I prefer generous treatments of families by given tax breaks to families, because that way it doesn’t feel like you are paid for having children. Though in the end, none of the two are really “generous treatment of families”. They are both attempts at social engineering, because the “old way” doesn’t work anymore.
Myth #5: The US is very supportive of its Workers
Well, but on the other side, the US has a very open (or at least had a very open) labor market. European labor markets are that restricted that European countries seldom have unemployment rates below 8%. On the other hand, the US is big on public unions for teachers and such. Most public employees gain more than their private counterparts in wages, which should be an indication that the government really spends a lot on workers.
Myth #8: Redistribution of income from rich to poor.
Well, I could start with a reference to my rebuttal of the first myth. Actually, the US redistributes more from rich to poor, but in a more inefficient way than other countries. Also, the US takes more money to spent on military, which is a big project to give employment to poor people, albeit a very cynical and vile way to do it.
It also depends on what you call rich and poor. Certainly people with more than 250.000 $ per year are spending their money on projects for the poor (the newest: foreclosure subsidies).
Myth #9. The US generously gives foreign aid to countries across the world.
Bad comparison, because private aid in the US trumps all other countries. Also, the US is so enlightened to see that foreign aid doesn’t help that much to elevate people out of poverty. The developed world spent billions on the poor in Africa, South America and Asia. However, the countries that emerged as winners were not the countries that benefited most from aid.
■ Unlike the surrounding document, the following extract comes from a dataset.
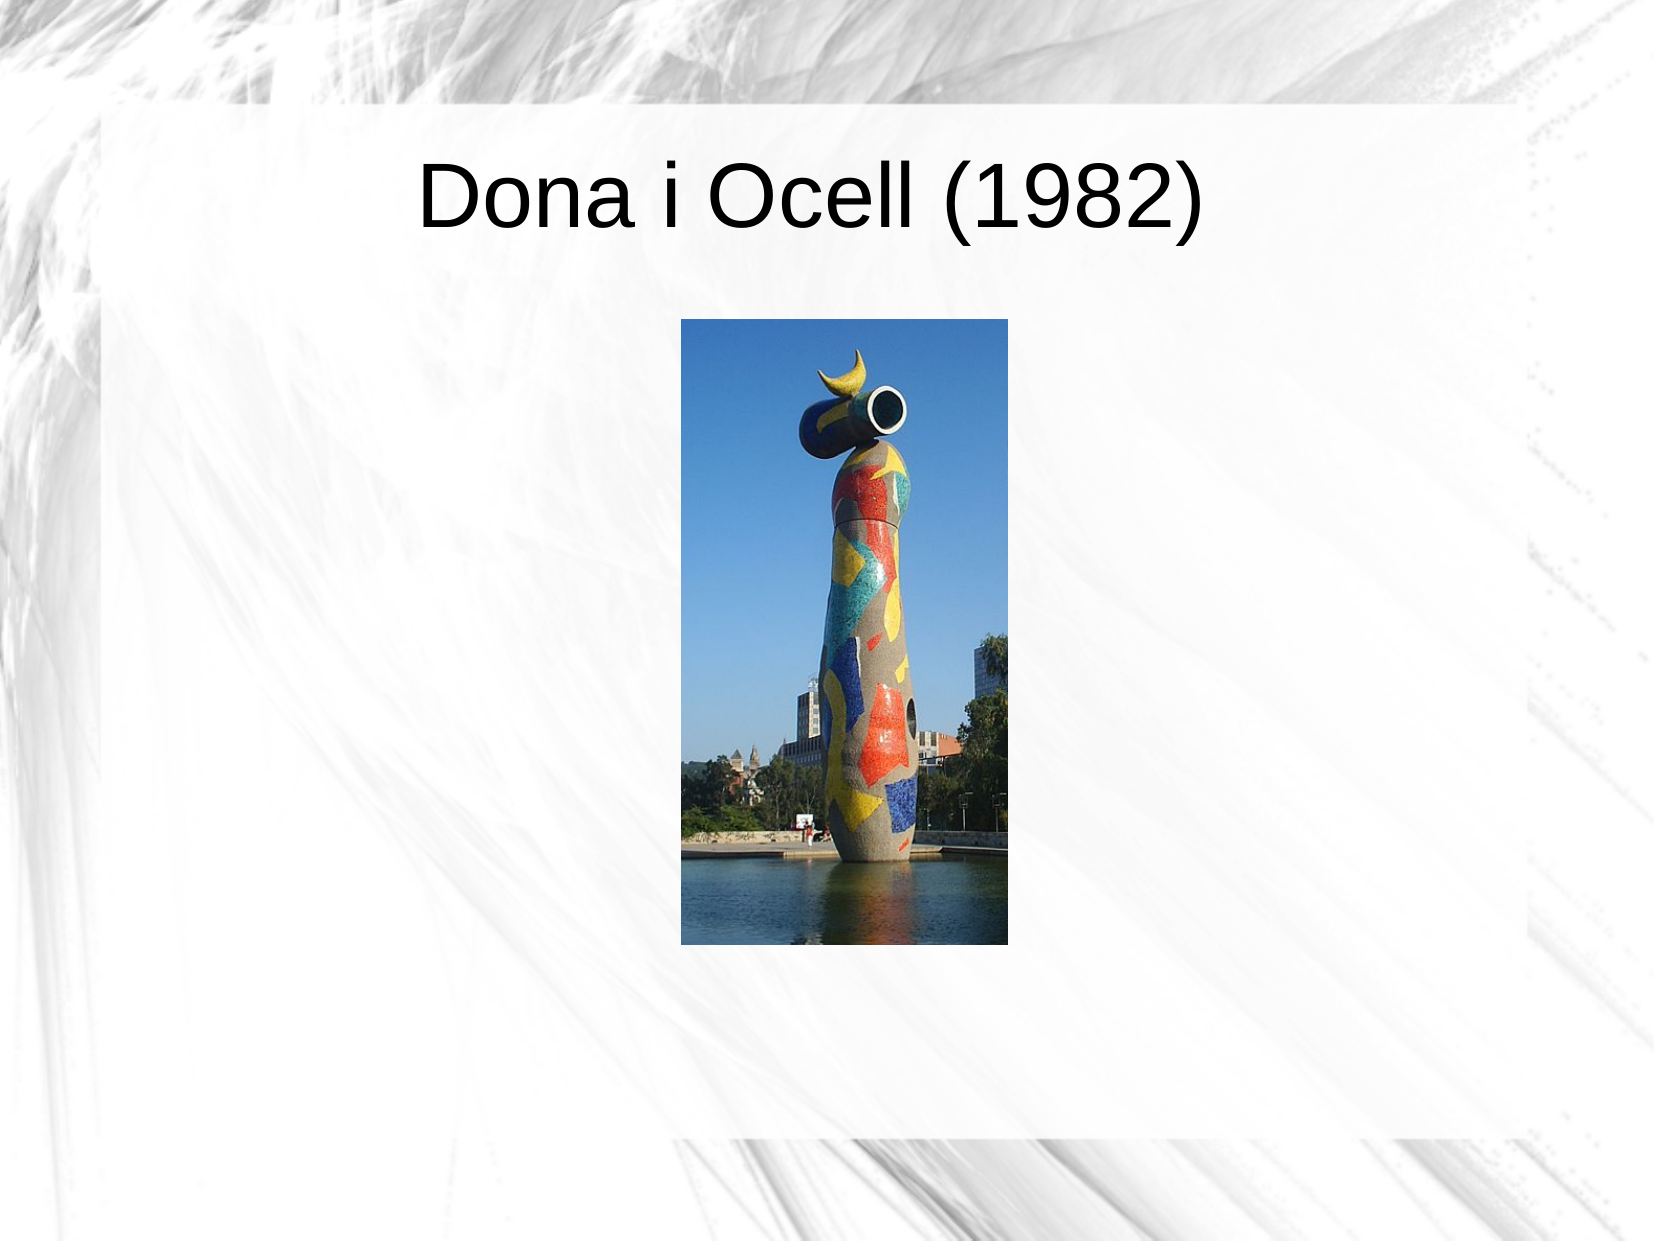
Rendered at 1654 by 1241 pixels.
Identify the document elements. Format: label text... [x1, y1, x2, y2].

title Dona i Ocell (1982) [118, 112, 1506, 281]
picture [0, 0, 1654, 1241]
Neither China nor India were the big receivers, but both became economic power houses and are now considered to be 2nd world, instead of 3rd world.
If we look to Africa, it is pretty bleak. Money doesn’t seem to solve the problem. Property rights and a rigid rule of law, however, help countries towards wealth creation, entrepreneurship and out of dependency on foreign charity. People only advance, when they themselves learn to solve problems and to seize opportunities. Of course, this is not achieved by throwing money at them and their corrupt governments. Money sprees are working, when it comes to immediate disaster relief, meaning catastrophes like the Tsunami in Thailand or the earthquake disaster in Haiti.
However, neither Thailand nor Haiti will be advancing into the ring of developed nations, if they just receive more foreign aid without getting a stable political scene and a tight rights and law management.
It is easy to go for the “bleeding hearts” solution of socialism, but time and time again have shown that this leads down a nasty path that only entrenches problems and doesn’t solve them. And yes, relatively the US has become more socialized since a decade ago. So, the Right is right to fear it, but they are not the solution to the problem.
Instead the author wants the US to follow the path of Europe, whose first democratic nation is, at this moment, on the brink of bankruptcy because they followed these ideas. The rest of the EU club is not far behind, not even the powerful nation of Germany.